А он только смотрит.
Смотрит.
Смотрит.
И в его глазах та же бесконечная боль, что в моей груди, потому что резь в животе я больше не чувствую.
Я больше ничего не чувствую.
Сглатываю, осматривая тесную кабину скорой, боюсь задать главный вопрос, но он сам срывается с пересохших губ:
— Его больше нет?
Макар переводит взгляд на фельдшера, но тот коротко качает головой.
— Мы сделаем другого, — слышу сквозь шум крови в голове его сдавленный, глухой голос. Как плохо, как меня тошнит…
— Обещаешь?
— Яйцами клянусь, — говорит Макар, резко стискивает мою руку в своей, и меня накрывает.
Слезы бесконечным потоком текут из глаз, и я глотаю их, глотаю, чувствуя соль и как будто ожог на открытой ране.
Прости, прости меня, Малыш, что не уберегла, прости меня.
Я зажимаю зубами кулак, чтобы не выть в голос, и впервые Макар не требует, чтобы я перестала реветь. Он лишь сводит челюсть еще больше и просто отворачивается.
И я, наконец, прикрываю в глаза и не хочу их открывать все то время, что торчим в больнице. Просто лежу, лежу, лежу.
Я на койке, а Макар на диване, отлучается разве что позвонить.
Он рядом, смотрит, держит за руку, но молчит. Молчу и я. Впервые за такое короткое… Ну ведь короткое знакомство мы проводим столько времени рядом не трахаясь и не болтая.
Просто уютное молчание, которое хоть немного, но заглушает ослепляющую боль, что осталась после того, как все случилось.
Запретов для новой беременности нет, но просят воздержаться от половой связи хотя бы пару недель. Как будто мне это еще нужно.
Должно все зажить. Тело-то заживет. Пулю вытащили, ничего не задето, кроме невосполнимой потери ребенка. Ребенка, которому я начала подбирать имя, обсуждая этом с ним и словно ожидая, что он ответит.
Глупо. Так глупо винить кого-то кроме себя.
Я влюбилась в бандита и словила пулю.
Что может быть логичнее, что может быть ужаснее? Верила в сказку? Вот и поплатилась.
Глупостью будет вернуться к нему, хоть он и обещал, пока меня везли на операцию, завязать.
Но разве такие завязывают? Разве демоны могут жить без ада?
А как мне жить без демона. Что делать? Как жить дальше?
— Я люблю тебя.
Поворачиваю голову на звук и смотрю в небритое лицо.
Глава 37
— Слышишь меня?
— Слышу, — голос свой не узнаю. Хриплый, глухой. — Однажды ты говорил, что скажешь это лишь однажды.
— Особый случай, — поднимается он во весь свой рост, и мой взгляд ползет за ним, к лицу, к такой знакомой, кривой ухмылке.
Особый случай значит?
— То есть, чтобы ты признался в любви, должен кто-то умереть? — срываюсь на шипение, приподнимаюсь в кровати.
— Я скучал по этому…
— Ты издеваешься?
— Ты злишься, значит ты живая.
— В отличие от нашего ребенка или ты до сих пор не веришь, что он был наш?

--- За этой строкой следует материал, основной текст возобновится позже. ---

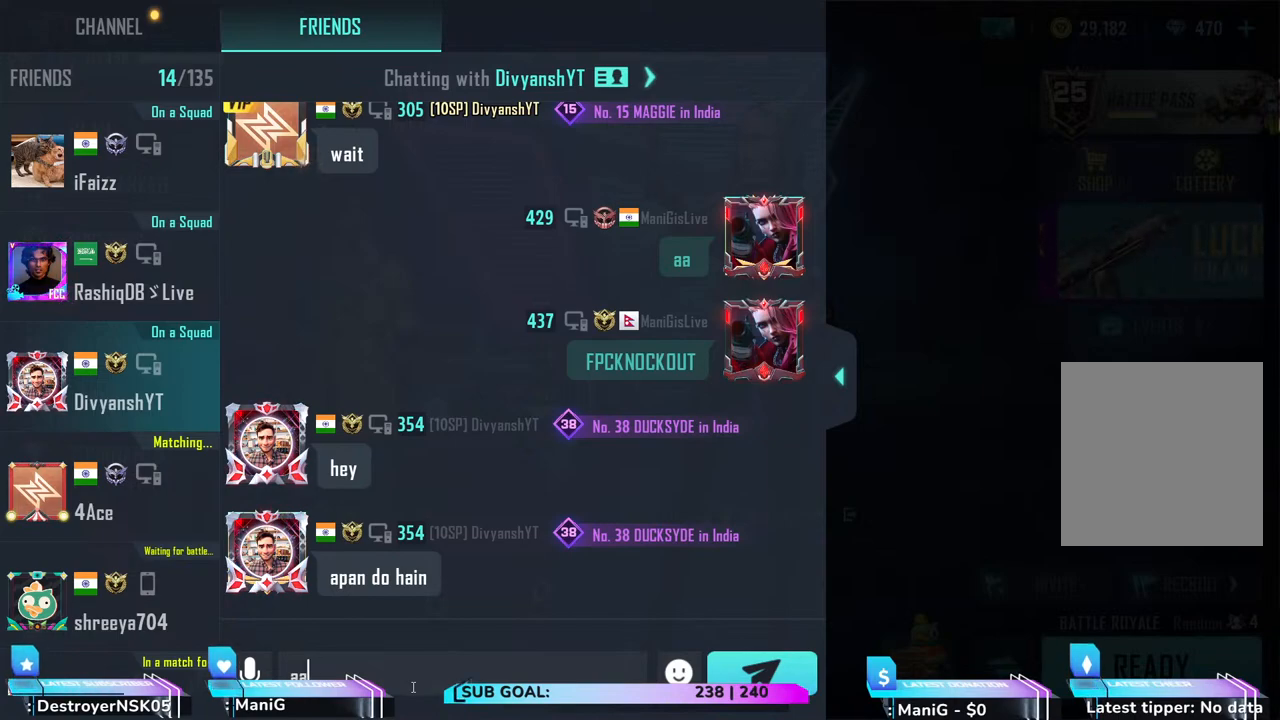
{"keys": [], "mouse": [], "events": []}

— Верю, Василиса, верю. Я сдал анализы, я верю тебе.
— А я не верю тебе.
— И это твое право, — подходит он близко и вдруг садится на кровать и ударом бедра пододвигает меня в сторону.
— Хамло. Я не собираюсь с тобой спать.
— Пожалей старого человека, я устал спать на диване.
Серьезно? Он будет шутить сейчас! Сейчас, когда сердце все еще ноет, а живот пульсирует от залеченной раны?
— Тебе не кажется, что в данной ситуации твой юмор не уместен? Я, — чеканю, бешусь, — потеряла ребенка.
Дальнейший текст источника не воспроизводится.